Un’ Indianapolis è esistita davvero: non corazzata, ma incrociatore pesante, né colata a picco nel giugno 1945, come ricorda Quint, bensì il 29 del mese successivo. Alla più grande tragedia della storia della US Navy, il regista Mario Van Peebles (Gunny, Lo Squalo 4) dedica una pellicola, USS Indianapolis-Men of courage.
Il film Annunciato nel 2015, Uss Indianapolis esce nelle sale americane il 30 maggio 2016. E’ una pellicola importante perché porta sul grande schermo un dramma navale a lungo taciuto e solo molto di recente raccontato da documentari e da un saggio, edito in Italia per Longanesi, Il comandante e gli squali di Doug Stanton.
Un caso giudiziario Inseguito all’affondamento per opera del sommergibile giapponese I 58, l’Indianapolis affondò con 300 uomini di equipaggio, su un totale di 1196. I sopravvissuti all’esplosione rimasero per cinque giorni nel bel mezzo del Pacifico poiché la nave, incaricata di trasportare a Leyte i componenti della bomba atomica Little Boy, viaggiava senza scorta e senza aver comunicato la propria rotta ai comandi.
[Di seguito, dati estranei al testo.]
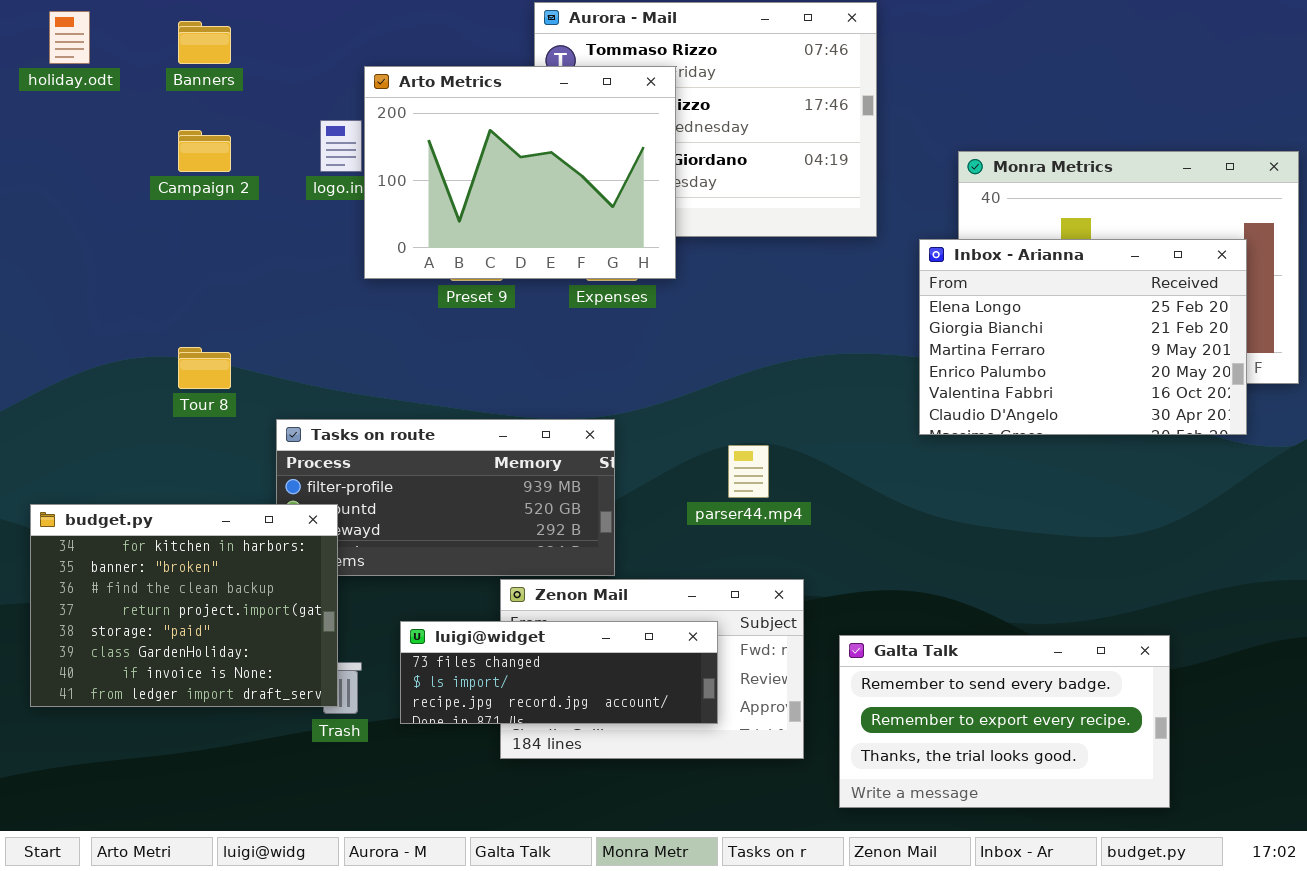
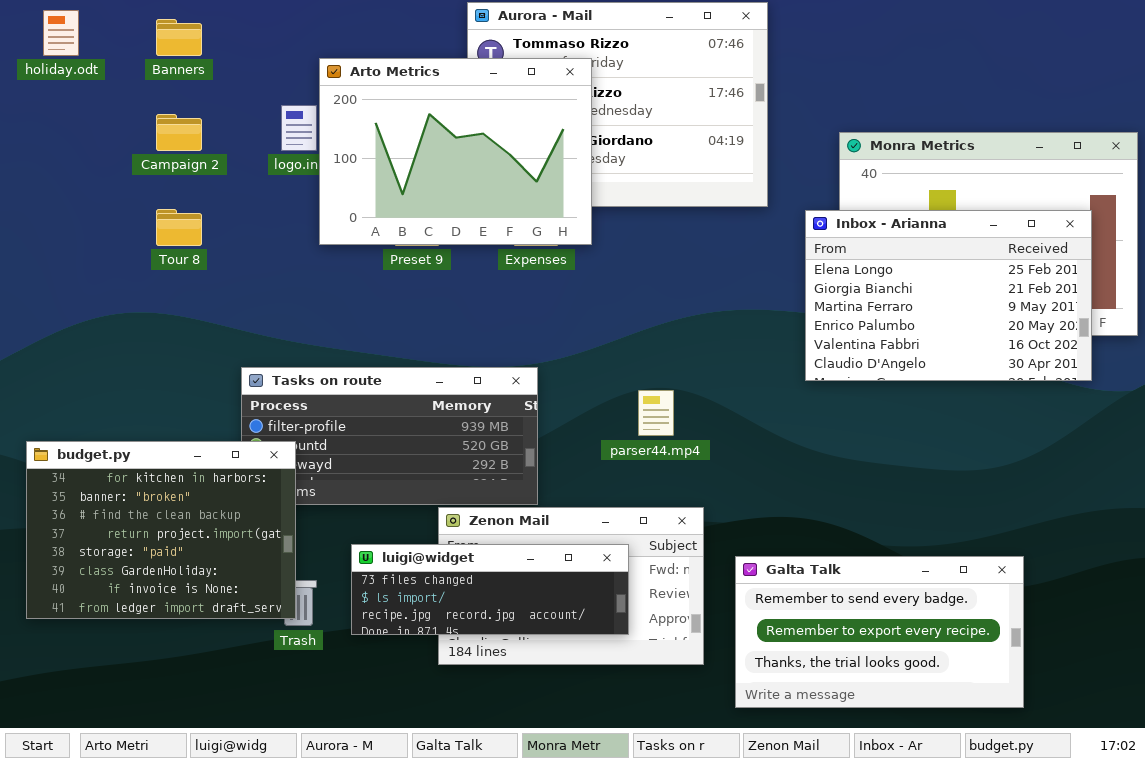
Tour 8: [178,347,231,389] -> [156,209,202,246], moved

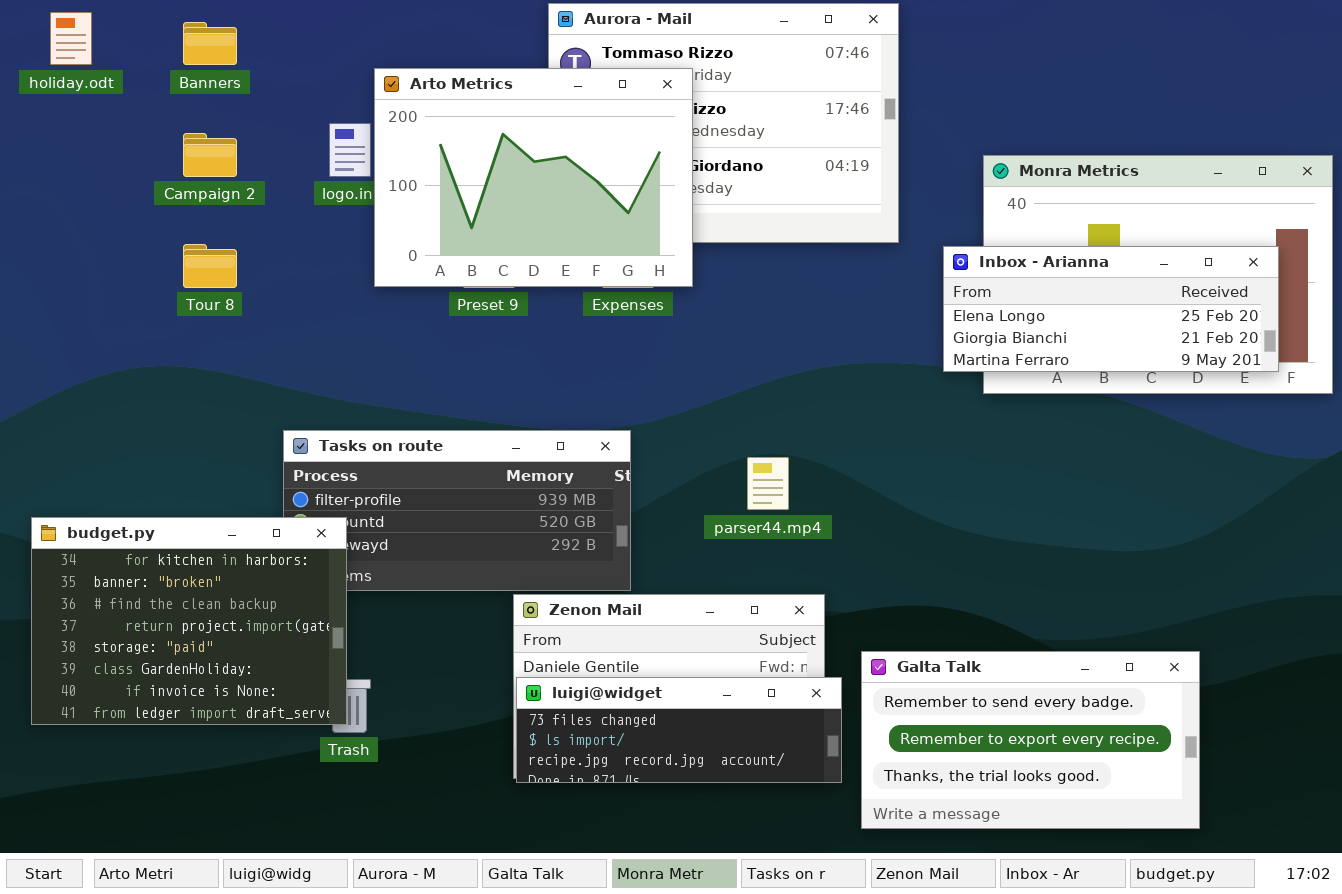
Inbox - Arianna: [805,210,1092,381] -> [943,246,1279,372], resized
luigi@widget: [351,544,629,635] -> [516,677,842,783], moved

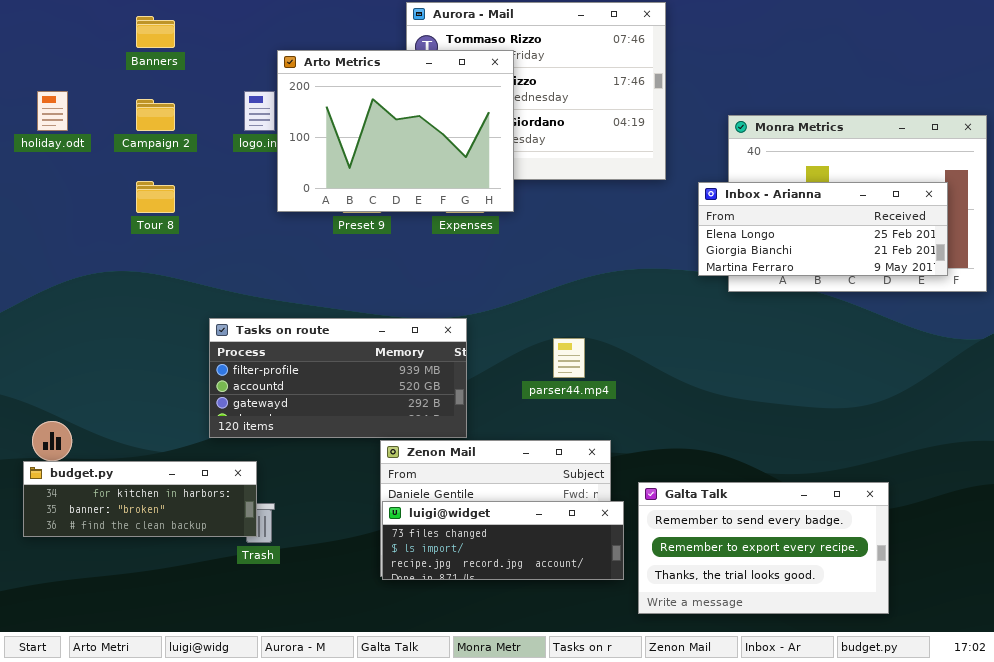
holiday.odt: [50,12,92,65] -> [37,91,68,131], moved
budget.py: [31,517,347,725] -> [23,461,257,537], resized

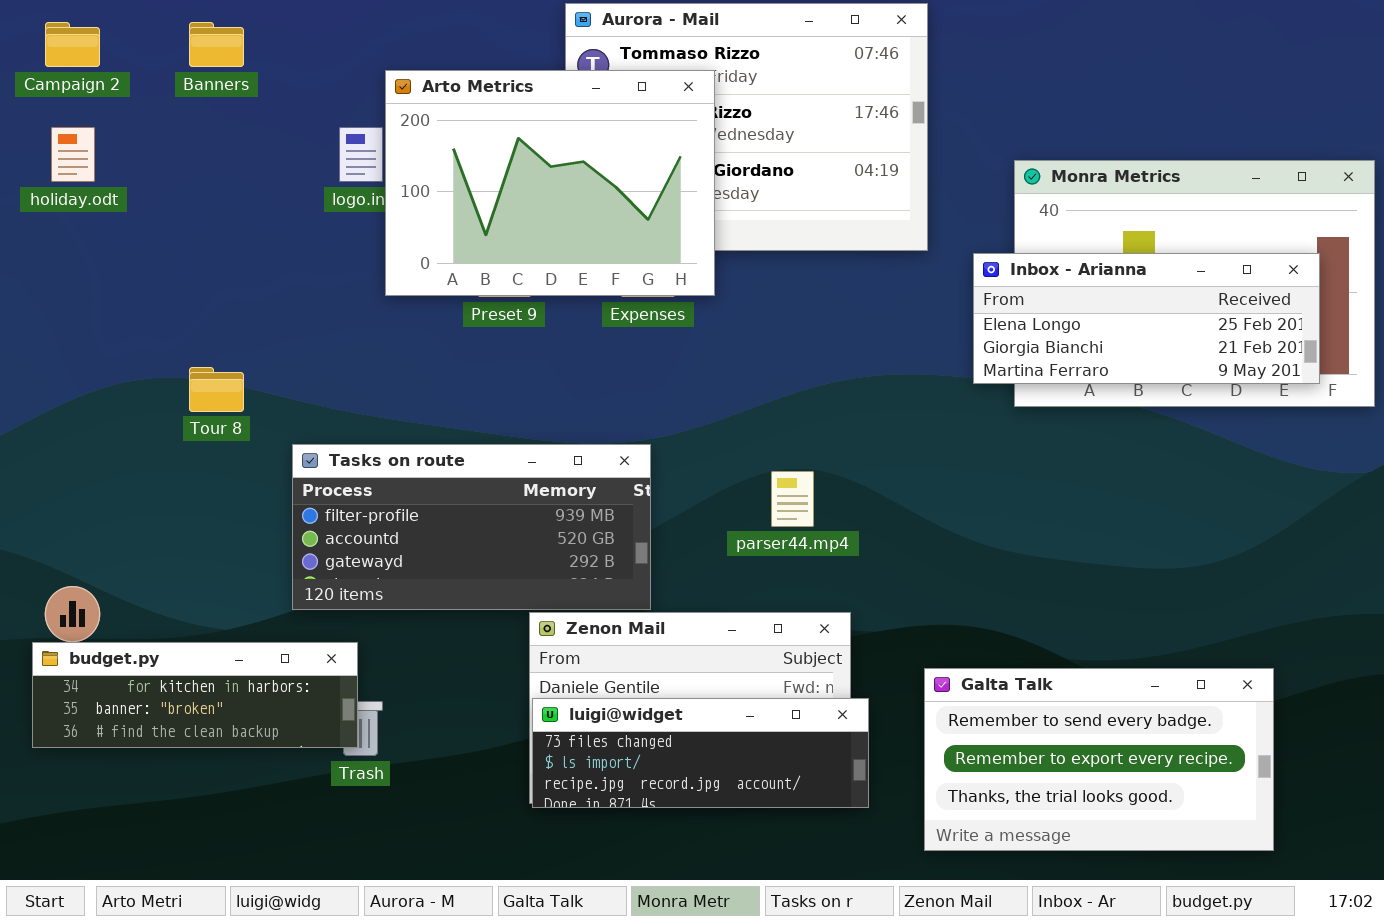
Campaign 2: [136,99,175,131] -> [45,22,100,67], moved
Tour 8: [136,181,175,213] -> [189,367,244,412], moved
Galta Talk: [638,482,889,614] -> [924,668,1274,851], moved

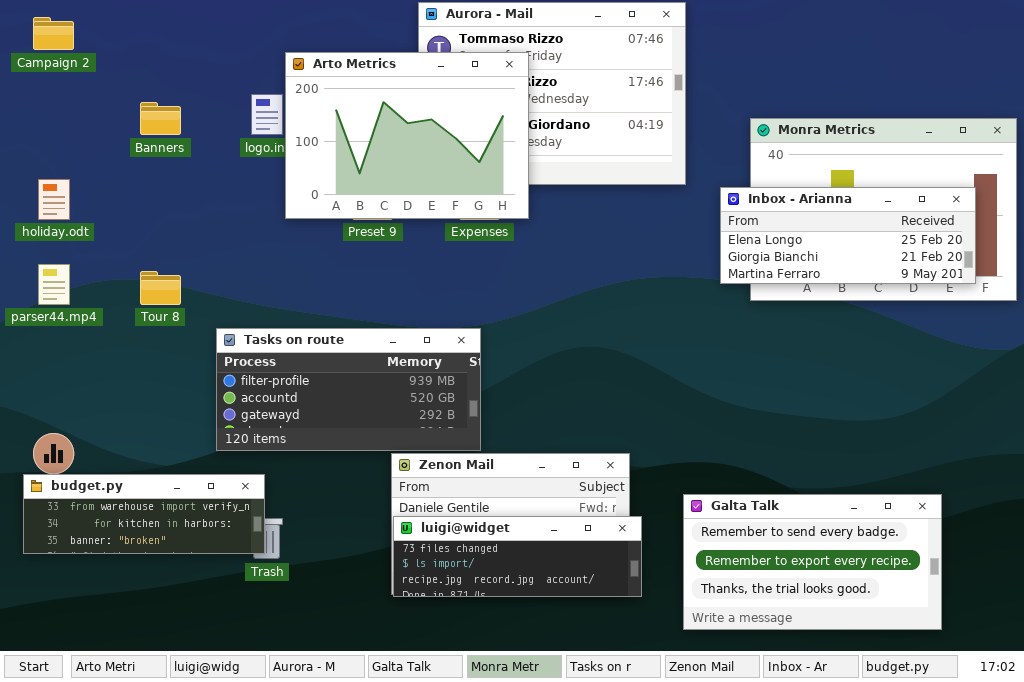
Banners: [189,22,244,67] -> [140,102,181,135], moved
holiday.odt: [51,127,95,182] -> [38,179,70,220], moved
parser44.mp4: [771,471,814,527] -> [38,264,70,305], moved
budget.py: [32,642,358,748] -> [23,474,265,554], scrolled up 1 row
Nel dopoguerra la giustizia militare puntò il dito contro il comandante capitano Charles Butler McVay quale unico responsabile della perdita della nave. In realtà, la stessa Marina americana aveva gravi colpe per la pianificazione della rotta e per il conseguente siluramento dell’incrociatore. Mc Vay fu, dunque, caprio espiatorio; si suicidò sul finire dei Sessanta.
Al cinema il comandante Mc Vay ha il volto di Nicolas Cage. La pellicola di Mario Van Peebles ripercorre tutta la vita operativa dell’unità, dalla delicata missione di trasporto dell’ordigno, al processo nel dopoguerra.
USS Indianapolis è una storia di mare affascinante, spaventosa ma, soprattutto, vera. UGli elementi per tenere col fiato sospeso ci sono tutti: il siluro che squarcia la fiancata, il terrore dell’equipaggio che abbandona la nave, l’attesa, lunga, tra i flutti assetati e circondati da squali. E, poi, l’arrivo dei soccorsi mentre intorno le pinne increspano la superficie dell’acqua.
D’altronde, è lo stesso Quint a ricordarlo: “Il momento in cui ebbi più paura fu quando stavano per venirmi a prendere, perché aspettavo il mio turno”.